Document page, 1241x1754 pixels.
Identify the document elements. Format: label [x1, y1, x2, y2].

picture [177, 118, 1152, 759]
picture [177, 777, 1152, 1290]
--
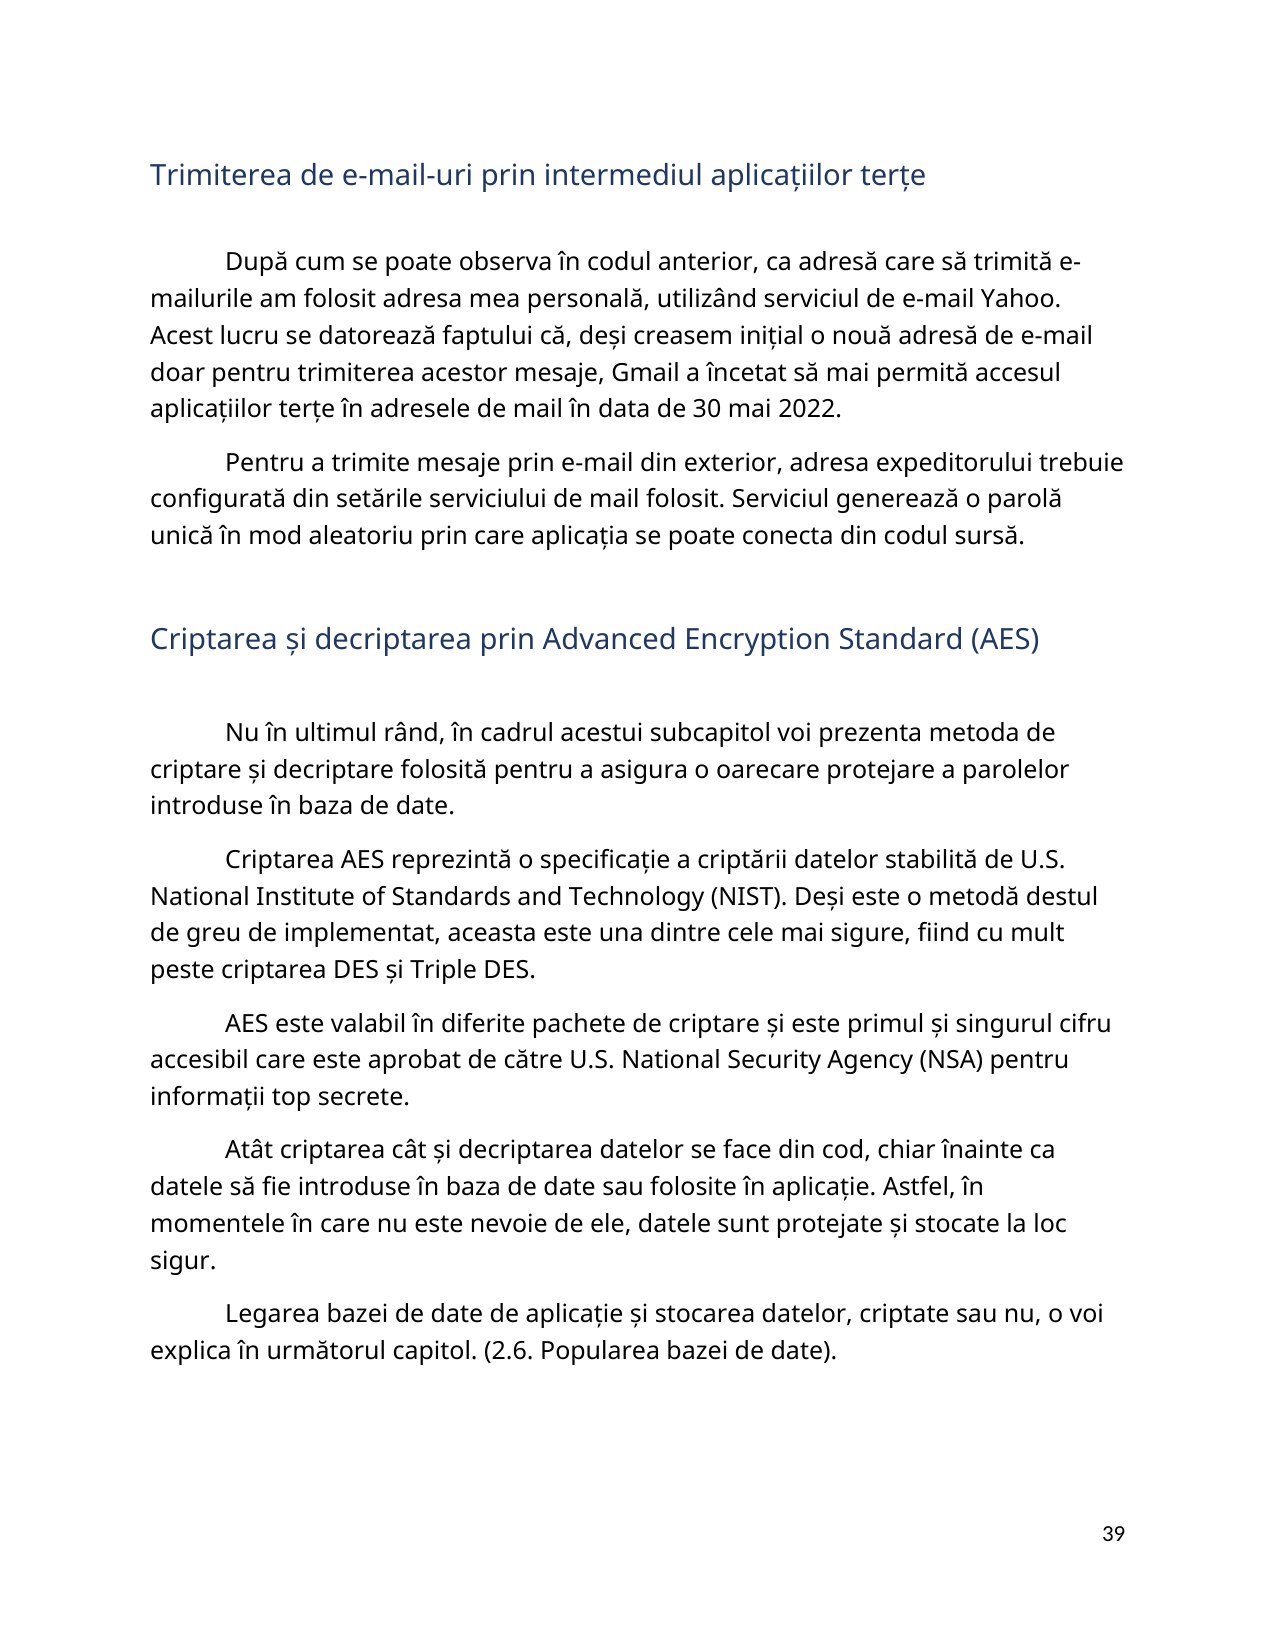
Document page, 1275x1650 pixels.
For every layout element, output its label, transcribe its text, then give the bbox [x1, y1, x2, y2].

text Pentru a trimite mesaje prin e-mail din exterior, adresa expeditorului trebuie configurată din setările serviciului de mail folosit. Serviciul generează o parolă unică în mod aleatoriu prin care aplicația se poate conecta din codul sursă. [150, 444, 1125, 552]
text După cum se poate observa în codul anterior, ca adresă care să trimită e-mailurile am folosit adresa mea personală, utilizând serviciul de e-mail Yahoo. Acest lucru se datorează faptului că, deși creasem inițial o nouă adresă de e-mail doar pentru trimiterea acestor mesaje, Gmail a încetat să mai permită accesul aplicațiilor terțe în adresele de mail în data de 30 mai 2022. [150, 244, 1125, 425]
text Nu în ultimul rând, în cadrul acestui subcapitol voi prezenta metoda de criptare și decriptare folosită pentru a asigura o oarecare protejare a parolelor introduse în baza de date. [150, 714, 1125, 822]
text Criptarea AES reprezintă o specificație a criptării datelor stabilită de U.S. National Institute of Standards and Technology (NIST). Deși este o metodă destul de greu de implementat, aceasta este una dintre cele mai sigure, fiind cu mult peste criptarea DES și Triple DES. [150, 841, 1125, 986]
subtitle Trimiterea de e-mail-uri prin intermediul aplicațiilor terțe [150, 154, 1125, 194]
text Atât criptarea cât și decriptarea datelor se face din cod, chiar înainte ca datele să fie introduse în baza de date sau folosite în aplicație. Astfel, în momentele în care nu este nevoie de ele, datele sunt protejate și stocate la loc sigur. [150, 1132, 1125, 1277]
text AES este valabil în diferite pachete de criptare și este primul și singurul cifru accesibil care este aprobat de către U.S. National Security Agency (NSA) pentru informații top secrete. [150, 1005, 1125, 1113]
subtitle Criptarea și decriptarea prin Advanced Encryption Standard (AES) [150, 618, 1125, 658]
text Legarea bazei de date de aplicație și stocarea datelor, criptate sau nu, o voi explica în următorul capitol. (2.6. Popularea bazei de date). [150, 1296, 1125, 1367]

PROMPT:
What the answer needs is every line from the data above with "page" in it.

RESULT FOR THIS TASK:
Document page, 1241x1754 pixels.
Document page, 1275x1650 pixels.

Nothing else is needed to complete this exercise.